SOURCE DATA: Begin

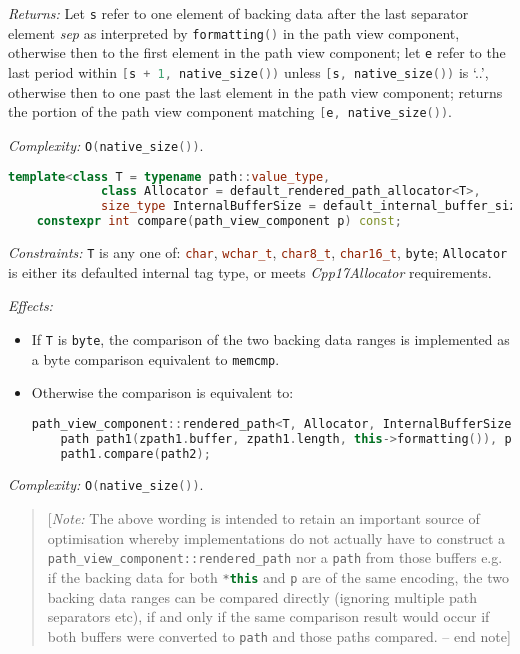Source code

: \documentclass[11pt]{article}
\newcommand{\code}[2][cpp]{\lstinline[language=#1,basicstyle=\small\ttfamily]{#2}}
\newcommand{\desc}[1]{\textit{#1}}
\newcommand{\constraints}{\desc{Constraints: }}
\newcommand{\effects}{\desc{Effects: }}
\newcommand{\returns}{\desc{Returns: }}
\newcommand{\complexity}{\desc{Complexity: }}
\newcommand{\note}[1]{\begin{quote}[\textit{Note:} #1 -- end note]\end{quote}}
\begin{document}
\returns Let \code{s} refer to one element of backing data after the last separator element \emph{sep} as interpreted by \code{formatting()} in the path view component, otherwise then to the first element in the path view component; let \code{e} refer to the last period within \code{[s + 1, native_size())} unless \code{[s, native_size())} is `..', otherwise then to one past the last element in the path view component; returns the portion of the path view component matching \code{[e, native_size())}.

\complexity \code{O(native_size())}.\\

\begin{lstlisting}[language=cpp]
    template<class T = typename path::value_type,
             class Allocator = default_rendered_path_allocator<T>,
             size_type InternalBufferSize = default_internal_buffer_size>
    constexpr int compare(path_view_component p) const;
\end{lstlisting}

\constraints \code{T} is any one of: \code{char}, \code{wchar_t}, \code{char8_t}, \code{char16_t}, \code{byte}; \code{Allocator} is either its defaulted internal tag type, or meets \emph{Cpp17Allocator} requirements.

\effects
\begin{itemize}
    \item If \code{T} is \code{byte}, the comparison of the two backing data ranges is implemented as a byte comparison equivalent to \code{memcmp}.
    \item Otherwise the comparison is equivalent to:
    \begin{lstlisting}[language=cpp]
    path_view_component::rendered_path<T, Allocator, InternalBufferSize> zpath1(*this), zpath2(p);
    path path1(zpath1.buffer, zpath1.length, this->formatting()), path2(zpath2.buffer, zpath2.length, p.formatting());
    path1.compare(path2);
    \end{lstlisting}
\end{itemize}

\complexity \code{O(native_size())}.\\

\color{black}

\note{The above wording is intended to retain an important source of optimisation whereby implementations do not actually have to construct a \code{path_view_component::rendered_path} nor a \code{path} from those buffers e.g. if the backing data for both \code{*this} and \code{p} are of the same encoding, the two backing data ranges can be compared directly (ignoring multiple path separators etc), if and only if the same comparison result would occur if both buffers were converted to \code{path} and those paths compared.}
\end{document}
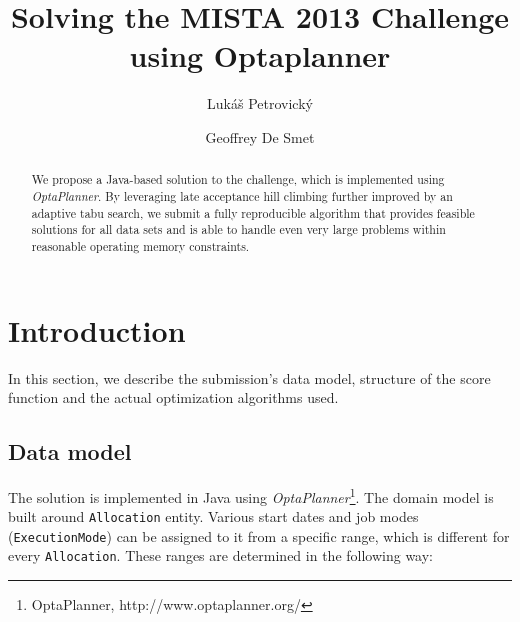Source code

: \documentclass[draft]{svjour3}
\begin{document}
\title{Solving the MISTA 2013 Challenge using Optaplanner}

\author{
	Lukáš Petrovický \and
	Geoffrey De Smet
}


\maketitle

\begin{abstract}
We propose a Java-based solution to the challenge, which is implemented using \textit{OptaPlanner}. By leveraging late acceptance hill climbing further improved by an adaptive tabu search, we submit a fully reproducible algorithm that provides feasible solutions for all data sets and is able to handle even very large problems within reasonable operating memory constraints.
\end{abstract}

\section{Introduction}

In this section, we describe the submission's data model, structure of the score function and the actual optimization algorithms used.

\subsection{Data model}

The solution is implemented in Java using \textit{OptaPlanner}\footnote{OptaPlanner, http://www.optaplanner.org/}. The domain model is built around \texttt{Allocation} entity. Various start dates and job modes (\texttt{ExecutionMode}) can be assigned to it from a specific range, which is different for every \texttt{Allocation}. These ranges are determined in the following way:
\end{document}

SOURCE DATA: End

PROBLEM DESCRIPTION
Please extract exactly the lines of the data, from the first through the line containing "InternalBufferSize> zpath1(*this), zpath2(p);", and add no pictures to the copy.

TASK SOLUTION
Source code

: \documentclass[11pt]{article}
\newcommand{\code}[2][cpp]{\lstinline[language=#1,basicstyle=\small\ttfamily]{#2}}
\newcommand{\desc}[1]{\textit{#1}}
\newcommand{\constraints}{\desc{Constraints: }}
\newcommand{\effects}{\desc{Effects: }}
\newcommand{\returns}{\desc{Returns: }}
\newcommand{\complexity}{\desc{Complexity: }}
\newcommand{\note}[1]{\begin{quote}[\textit{Note:} #1 -- end note]\end{quote}}
\begin{document}
\returns Let \code{s} refer to one element of backing data after the last separator element \emph{sep} as interpreted by \code{formatting()} in the path view component, otherwise then to the first element in the path view component; let \code{e} refer to the last period within \code{[s + 1, native_size())} unless \code{[s, native_size())} is `..', otherwise then to one past the last element in the path view component; returns the portion of the path view component matching \code{[e, native_size())}.

\complexity \code{O(native_size())}.\\

\begin{lstlisting}[language=cpp]
    template<class T = typename path::value_type,
             class Allocator = default_rendered_path_allocator<T>,
             size_type InternalBufferSize = default_internal_buffer_size>
    constexpr int compare(path_view_component p) const;
\end{lstlisting}

\constraints \code{T} is any one of: \code{char}, \code{wchar_t}, \code{char8_t}, \code{char16_t}, \code{byte}; \code{Allocator} is either its defaulted internal tag type, or meets \emph{Cpp17Allocator} requirements.

\effects
\begin{itemize}
    \item If \code{T} is \code{byte}, the comparison of the two backing data ranges is implemented as a byte comparison equivalent to \code{memcmp}.
    \item Otherwise the comparison is equivalent to:
    \begin{lstlisting}[language=cpp]
    path_view_component::rendered_path<T, Allocator, InternalBufferSize> zpath1(*this), zpath2(p);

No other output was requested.